(Data entries):

☆ ☆ ☆

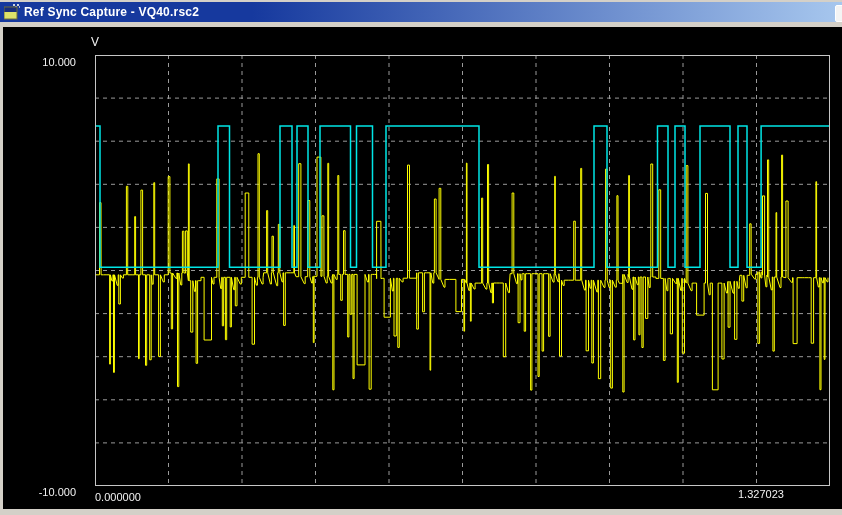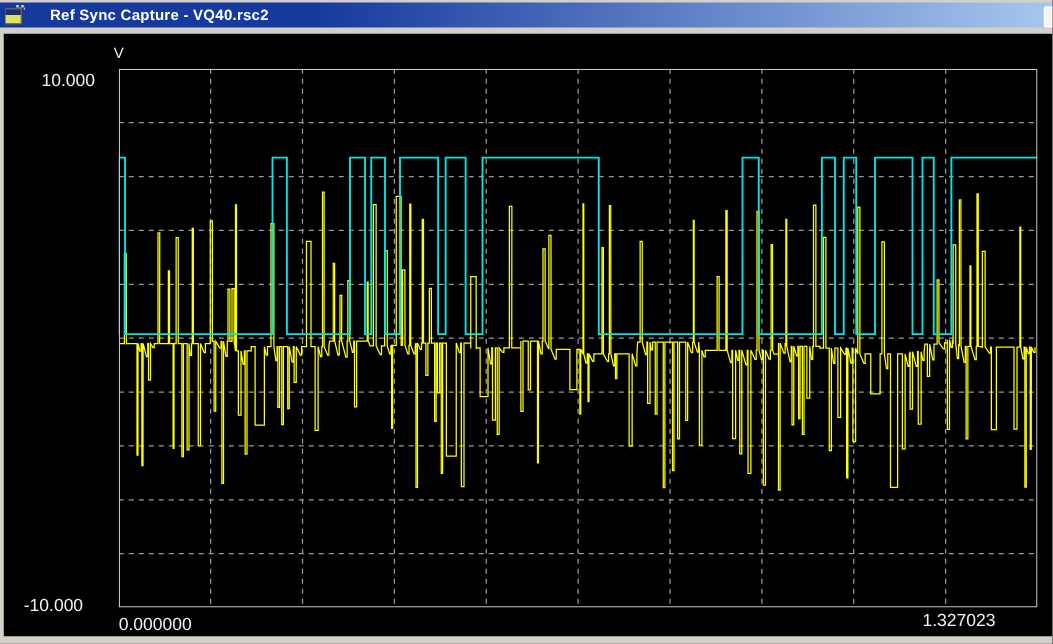--- a/index.html
+++ b/index.html
@@ -14,7 +14,7 @@
   .app-icon{position:absolute;left:4px;top:2px;width:16px;height:16px;display:block;}
   .window-title{
     position:absolute;left:24px;top:0;height:20px;line-height:20px;
-    font-size:12px;font-weight:bold;color:#ffffff;letter-spacing:.2px;white-space:nowrap;margin-left:16px;
+    font-size:12px;font-weight:bold;color:#ffffff;letter-spacing:.2px;white-space:nowrap;
   }
   .close-btn{
     position:absolute;left:835px;top:3px;width:14px;height:15px;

☆ ☆ ☆

(Your goal):
Find the line that contains "position:absolute;left:24px;top:0;height:20px;line-height:20px;". Write out that line and every line after it through the end of the data, exactly, and nothing else.

(Response):
     position:absolute;left:24px;top:0;height:20px;line-height:20px;
-    font-size:12px;font-weight:bold;color:#ffffff;letter-spacing:.2px;white-space:nowrap;margin-left:16px;
+    font-size:12px;font-weight:bold;color:#ffffff;letter-spacing:.2px;white-space:nowrap;
   }
   .close-btn{
     position:absolute;left:835px;top:3px;width:14px;height:15px;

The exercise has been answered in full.